Ogliastrini nel mondo. Francesco Virdis, da Tortolì a Vancouver: “Avevo bisogno di andare via, di essere libero”
È arrivato in Canada tre anni fa. Quello di partire era un sogno, forte e concreto, e Francesco l’ha rincorso fino a vederlo realizzato.
Il tortoliese Francesco Virdis ha 23 anni e ora si trova a Vancouver. È arrivato in Canada tre anni fa. Quello di partire era un sogno, forte e concreto, e Francesco l’ha rincorso fino a vederlo realizzato.
Ma torniamo indietro nel tempo. Nel passato, infatti, in quello che è stato il suo percorso, è nata la decisione di prendere un aereo diretto dall’altra parte del mondo. Francesco studia a Lanusei, al Liceo Artistico.
«La mia famiglia ha l’arte nel sangue» racconta Francesco «io fin da piccolo ho sempre desiderato diventare un artista. Avevo costantemente voglia di creare cose nuove, di inventare. Sono particolarmente bravo nei disegni realistici. Tutto era concentrato sull’arte. Mio fratello è un tatuatore, mio padre e mia madre dipingono e scolpiscono. Tramite la scuola, io e i miei compagni abbiamo avuto l’opportunità di creare bellissimi murales, particolarmente conosciuti sono quelli del reparto di Pediatria dell’ospedale lanuseino. Abbiamo anche vinto un importante concorso, il “Color campus 2014”. Stavo imparando a fare tatuaggi, cercavano di insegnarmi mio fratello insieme agli amici Andrea, Gioele e Rebecca. Io comunque, per quanto riguarda l’arte, mi spingevo sempre più in là».
Presto però arriva la paura. L’Italia – dice Francesco – non è pronta a cullare i giovani in generale, figurarsi quelli che, sognando in grande, bramano una vita carica d’arte. Raramente si riesce a pagare le bollette tramite queste passioni: si deve tirare avanti con un altro lavoro. Questo è un compromesso che a Francesco non va giù. Ma non è solo questa la motivazione. La partenza, questa voglia di cambiare, di spostarsi lontano, non è solo un bisogno legato alla sfera lavorativa.

DATI ESTRATTI →
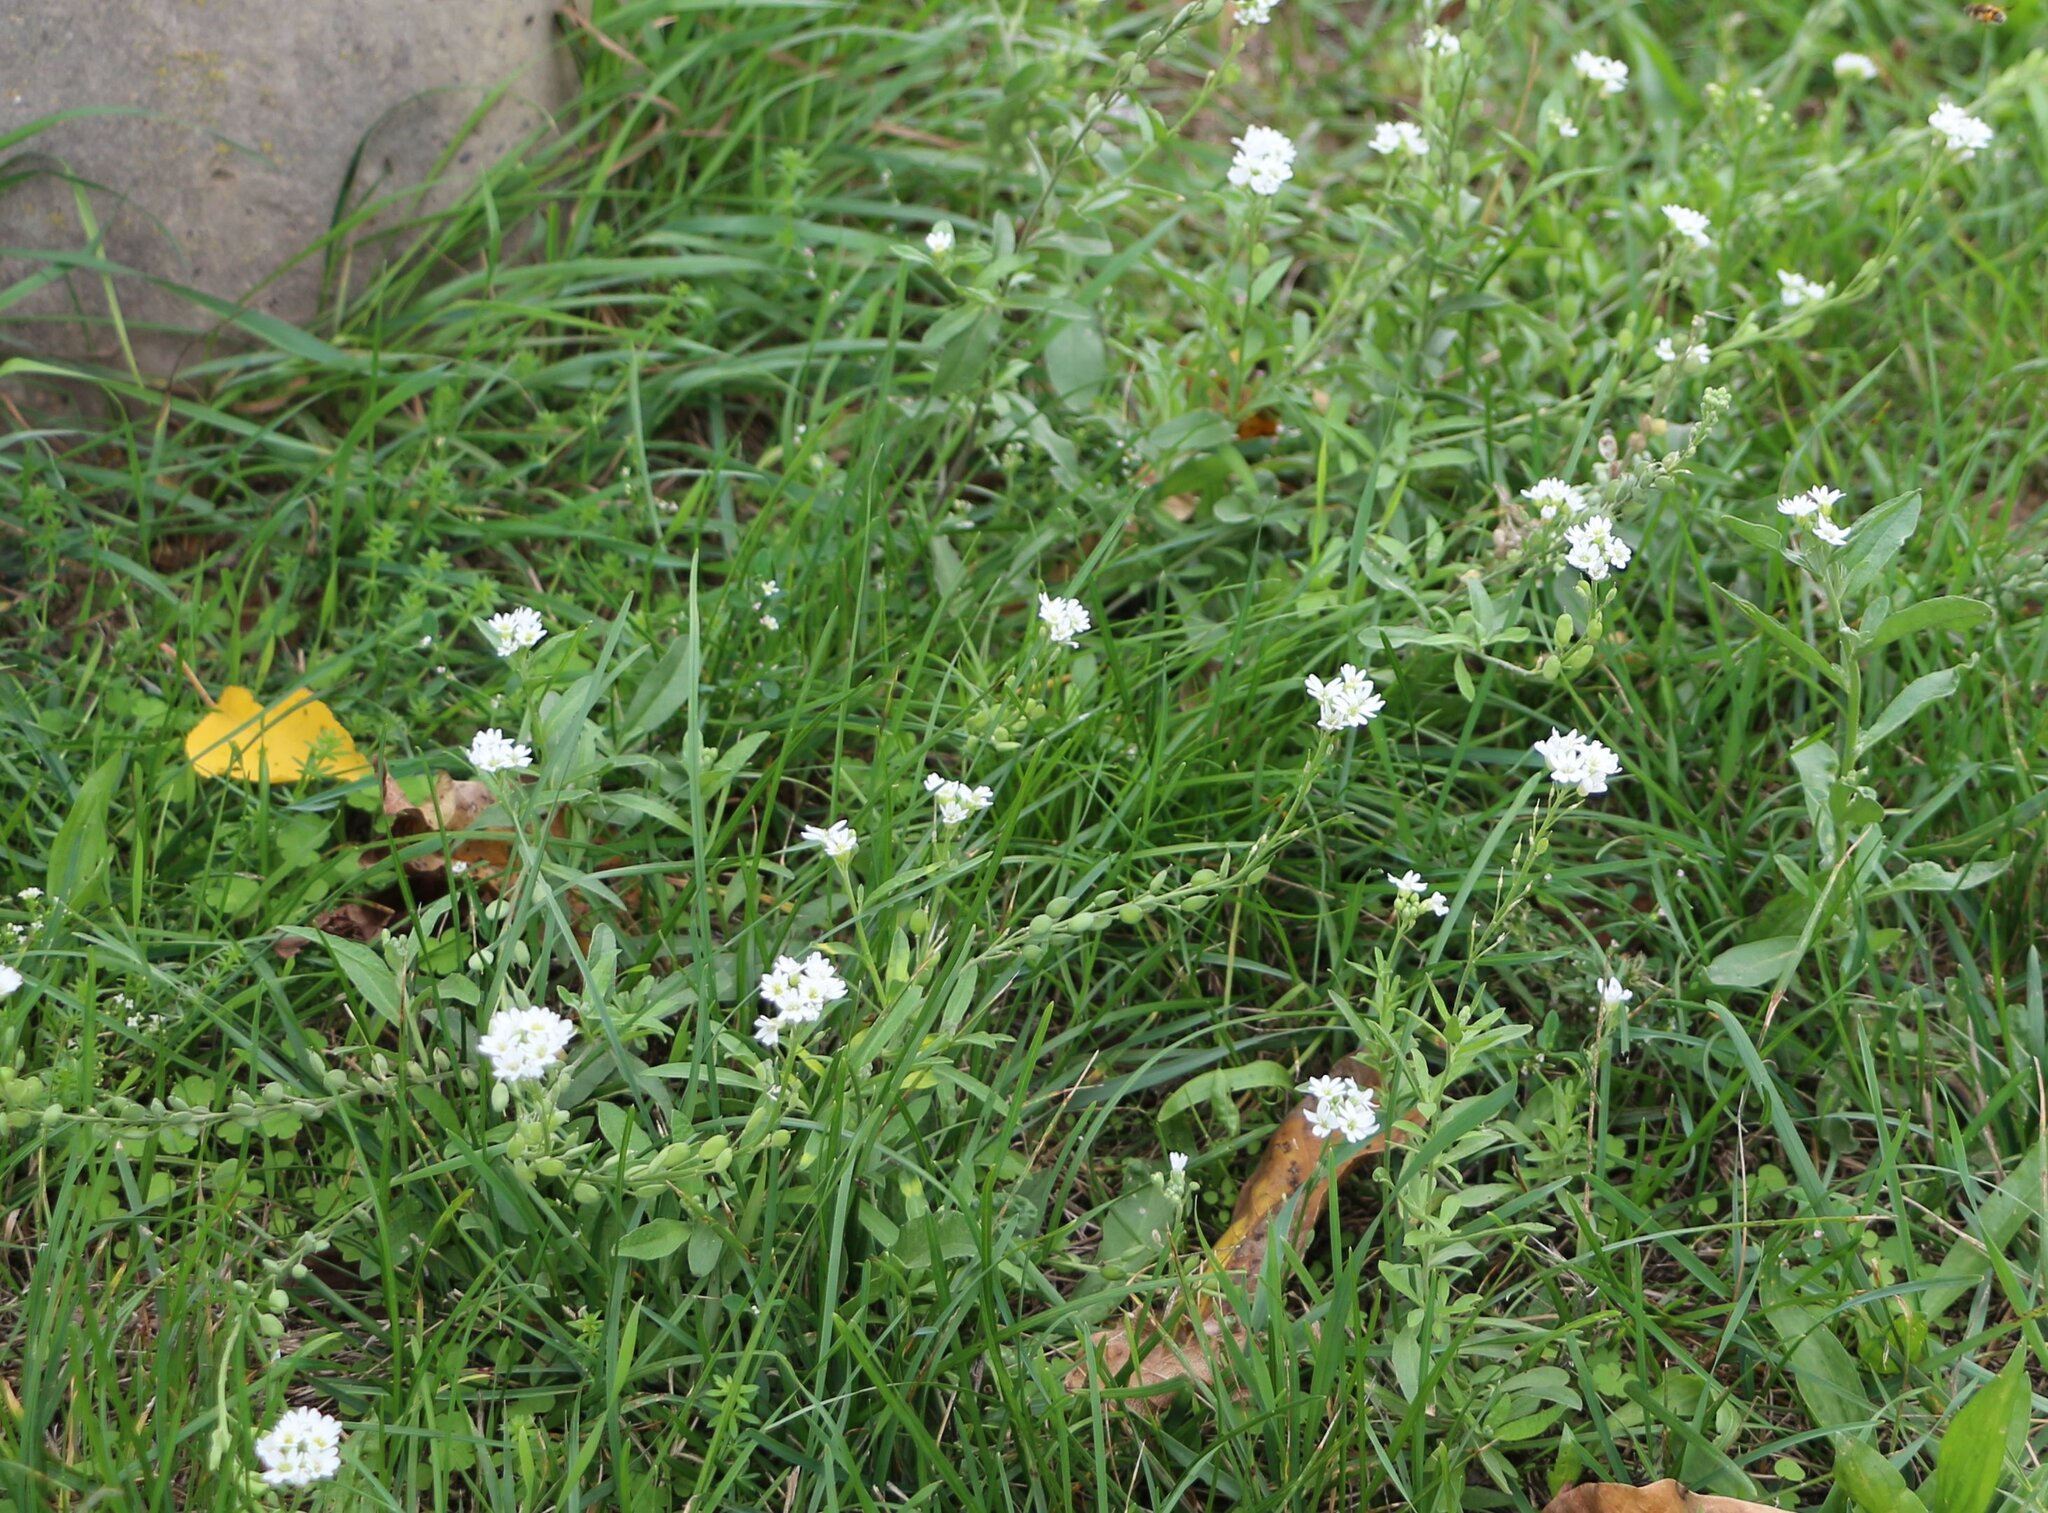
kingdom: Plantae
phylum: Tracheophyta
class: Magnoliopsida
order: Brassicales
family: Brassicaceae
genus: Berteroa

--

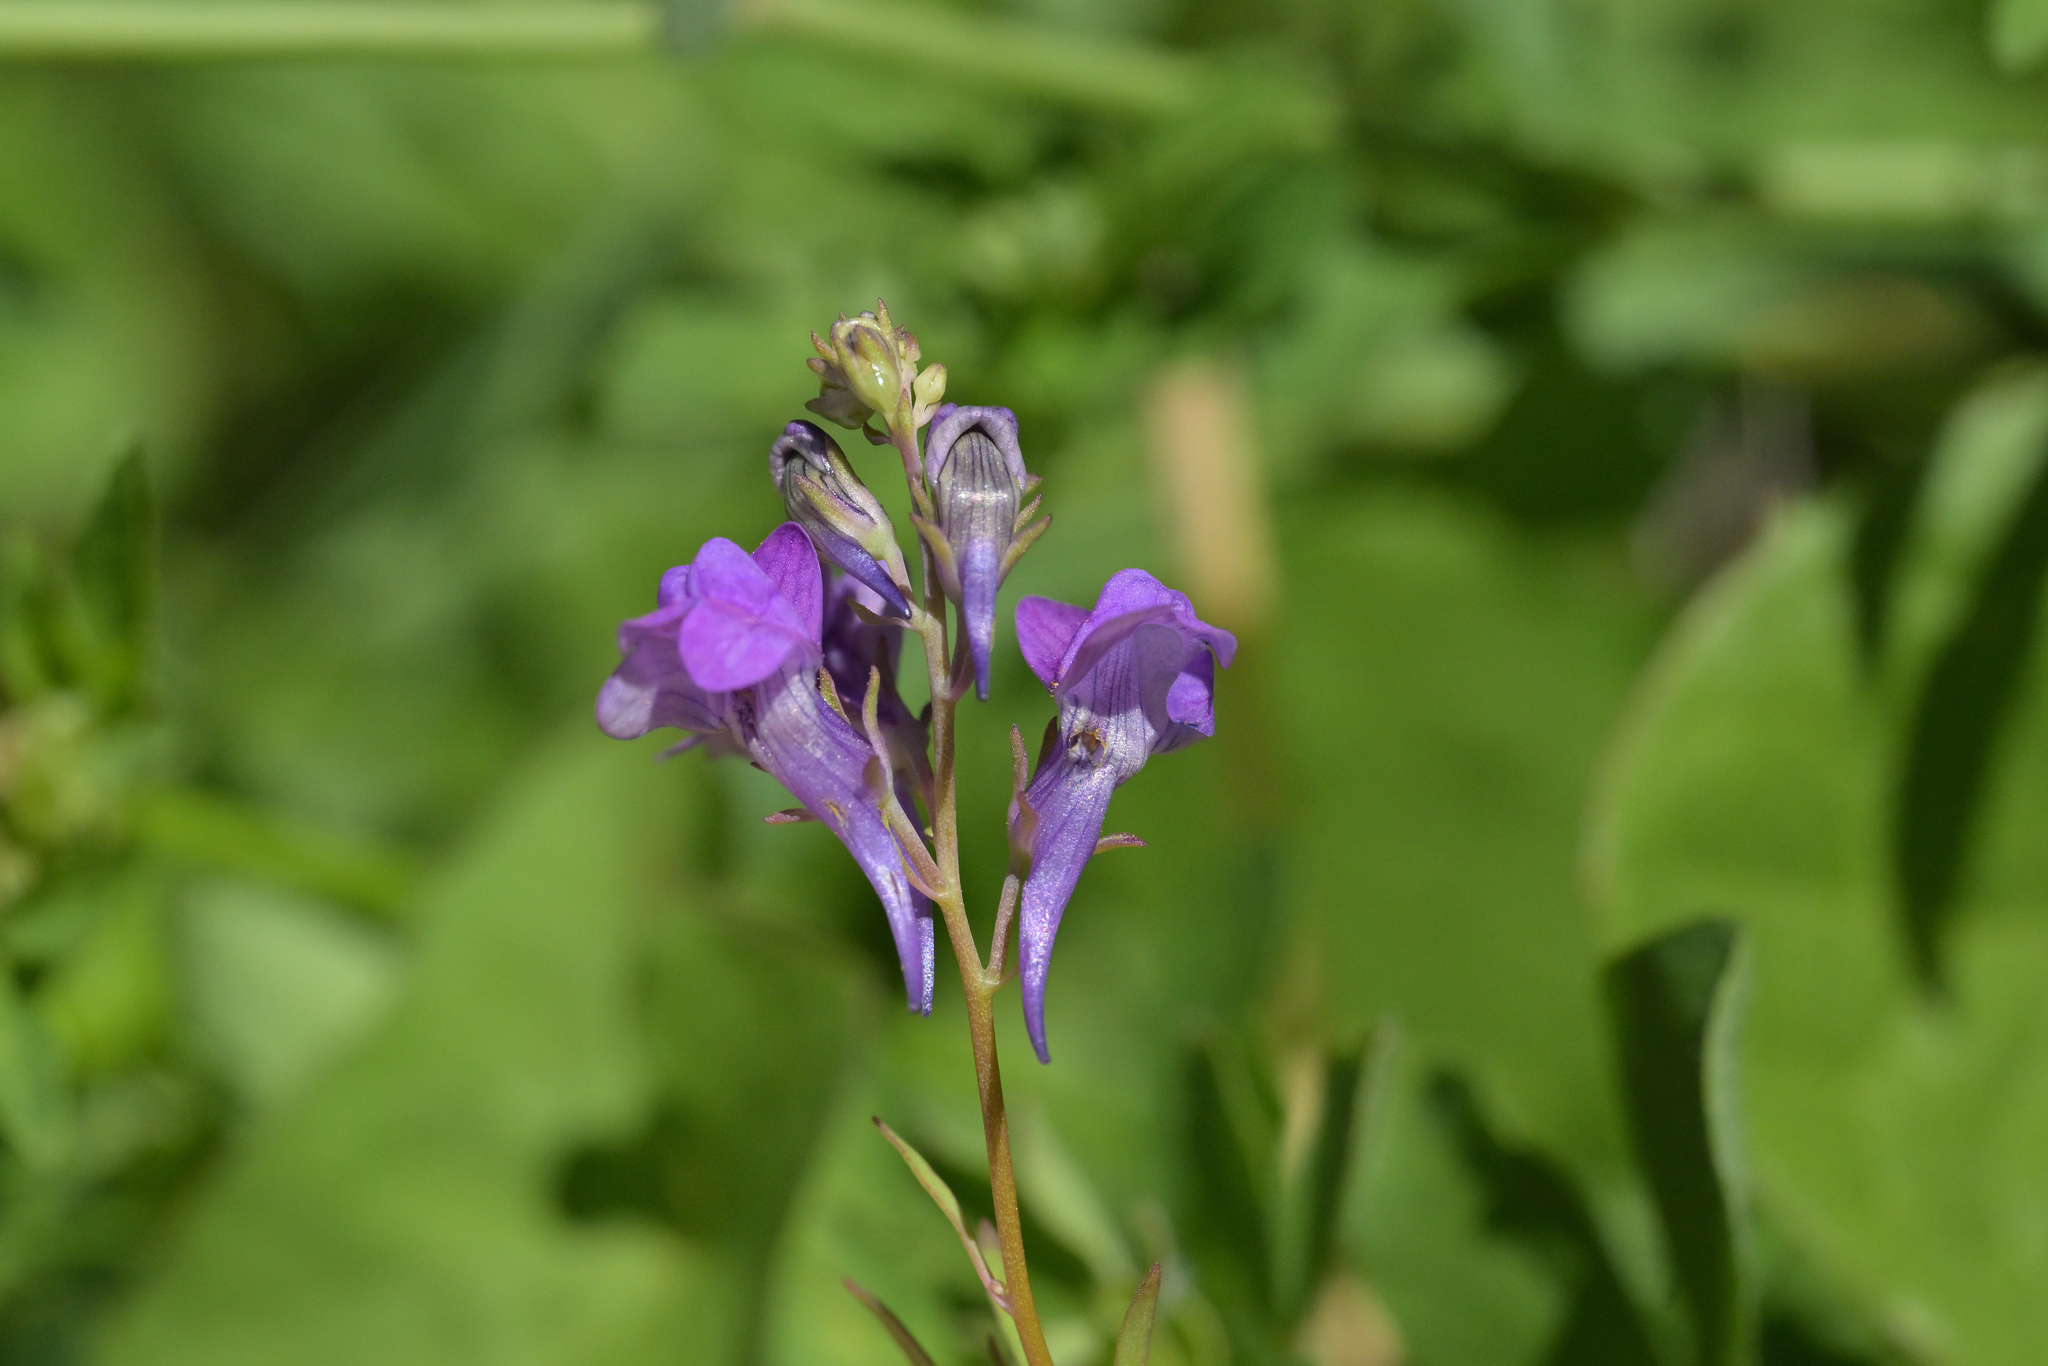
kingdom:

ISTRUZIONI DELL'ESERCIZIO →
**a)** Stabilisci se le affermazioni seguenti concordano con l'articolo su Francesco Virdis, rispondendo sì o no e citando alla lettera le parole decisive: (i) Francesco ha studiato al Liceo Artistico di Lanusei; (ii) il fratello di Francesco dipinge e scolpisce; (iii) il desiderio di partire riguardava soltanto il lavoro.
**b)** Prosegui l'articolo su Francesco Virdis dopo la sua ultima frase.
Le voci raccolte qui provengono da una fonte diversa.

SOLUZIONI DEGLI ESERCIZI →
**a)**
(i) Sì: "Francesco studia a Lanusei, al Liceo Artistico."
(ii) No: "Mio fratello è un tatuatore, mio padre e mia madre dipingono e scolpiscono."
(iii) No: "non è solo un bisogno legato alla sfera lavorativa."

**b)**
«Devo essere esplicito, io dovevo andar via, ne avevo bisogno. Volevo essere un artista ma anche avere l’opportunità di vivere come volevo. Non mi sentivo supportato dalla comunità italiana in nulla, né nel lavoro né nella mia omosessualità. Volevo avere un impiego e, in più, essere libero. Dover chiedere i soldi ai miei era assurdo. Volevo diventare indipendente, crescere. Tutti si aspettavano che io frequentassi l’Università, ma io non desideravo questo percorso».
Francesco pensa, riflette, vaglia tutte le ipotesi. Alla fine decide che la sua giovinezza sia un punto in favore. Ha tutto il tempo del mondo – si dice – e deve partire. Solo così può raggiungere i suoi sogni, si dice. Malgrado i rischi e le difficoltà. Nonostante il malumore di chi lo ama e non vorrebbe vederlo lontano. Non è facile convincere famiglia e amici di questa decisione. Si sa, salutare una persona che si ama non è mai semplice. Non è qualcosa che si fa a cuor leggero.
«All’inizio quasi provavo una sorta di odio, perché la Sardegna non mi dava quello che desideravo. Non riuscivo a concentrarmi sulla bellezza dell’isola, così accecato da queste problematiche. Ora invece amo la Sardegna e mi manca tanto, sono qui da tre anni e ho avuto tutto il modo di riflettere, di pensare a tutto quanto. Mi manca molto la mia famiglia, i miei genitori sono fantastici, importanti, sanno tutto di me e mi supportano sempre. Della Sardegna mi mancano anche gli affetti – ci tengo a dire che ho due grandissimi amici – il cibo e la natura».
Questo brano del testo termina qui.